For the times I choose to commute on my road bike, I use a Chrome citizen bag for my laptop and change of clothes. Chrome has a brick-and-mortar store in downtown Seattle (map), in case you’re interested in getting a hands-on in-store before any purchase.
On my commuter, I have a rack bolted to the provided eyelets by the dropout. On this rack, my bag of choice is the Ortlieb Office Bag. It has a laptop sleeve, a shoulder strap, is completely waterproof, and, most importantly, is freestanding when set down on the ground next to my chair or workstation. It’s pricey, but does exactly what I need it to.
You’re going to get wet.
There’s no way around it, you’re going to get wet.
Having tried many different combinations of rain gear here in the PNW, there’s just no way around getting some degree of wet through a heavy rain on a bike. The important thing is bringing a change of clothes and staying warm — and keeping your feet as dry as possible. If you ride without clip-in pedals, you’re probably better off; you can wrap your shoes entirely in something like these, or just ride in galoshes.`If you use clip-in pedals, you’ll want to get some bike-specific overshoes that keep your clips unobstructed. I personally ride with gore-tex bike shoes designed for winter for most days, with booties on top for days when it’s really coming down.

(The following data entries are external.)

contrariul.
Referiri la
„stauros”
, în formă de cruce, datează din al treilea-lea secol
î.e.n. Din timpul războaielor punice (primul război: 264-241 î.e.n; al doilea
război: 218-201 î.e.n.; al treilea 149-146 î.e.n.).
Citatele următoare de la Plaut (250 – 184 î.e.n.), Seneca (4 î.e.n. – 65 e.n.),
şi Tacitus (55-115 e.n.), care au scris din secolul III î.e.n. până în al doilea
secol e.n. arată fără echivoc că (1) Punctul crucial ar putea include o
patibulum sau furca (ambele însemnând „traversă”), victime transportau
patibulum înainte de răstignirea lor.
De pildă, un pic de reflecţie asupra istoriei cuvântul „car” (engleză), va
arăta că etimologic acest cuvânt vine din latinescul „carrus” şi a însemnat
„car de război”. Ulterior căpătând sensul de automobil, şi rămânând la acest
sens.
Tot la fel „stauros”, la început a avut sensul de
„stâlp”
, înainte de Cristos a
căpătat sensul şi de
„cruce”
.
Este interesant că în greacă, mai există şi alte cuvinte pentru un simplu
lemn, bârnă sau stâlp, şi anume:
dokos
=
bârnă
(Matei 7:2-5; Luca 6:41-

Mostly, though, I accept that I’m going to get wet on my ride, layer up, and make sure I have a way to hang up/dry out my bike clothes when I arrive at my destination, and changing into something nice and dry.
Second on the list:
Breathable waterproof is waterproof. …mostly. It took me a long time to figure out that breathable waterproof clothing actually requires quite a bit of upkeep to keep it performing as advertised. If you find the fabric of your breathable waterproof gear becoming saturated, it could need a refresh. REI has a great guide on how to do this that I won’t bother trying to replicate here. (REI DWR Rainwear Care)
If you’re new to Seattle, get ready to hear it again and again: layers.
When it comes to biking, not only are layers going to be your friend for the flexibility with Seattle’s fickle weather, but they’ll also maximize breathability during a ride, when one heavy layer may end up getting you drenched with sweat, and freezing once you stop moving.
My preferred combination is:
- Base Layer
- Long cycling bib
- Long-sleeve thermal shirt (that I also use for running)
- Wool socks
- Secondary Layer
- Cycling jersey
- Fingered Gloves
- Winterized Bike Shoes
- Outer Layer
In particular, I find that, even when it’s dry out, my overmitts and shell are invaluable for minimizing the wind chill when temperatures start dropping to near-freezing, as they start doing in November. With this combination, I am comfortable from about 0°-8°C. From about 8-15°C, I will drop the Outer layer, and above 16°C, I feel comfortable reverting to my warm weather gear, knowing that once I get moving, I’ll get too warm for too much else.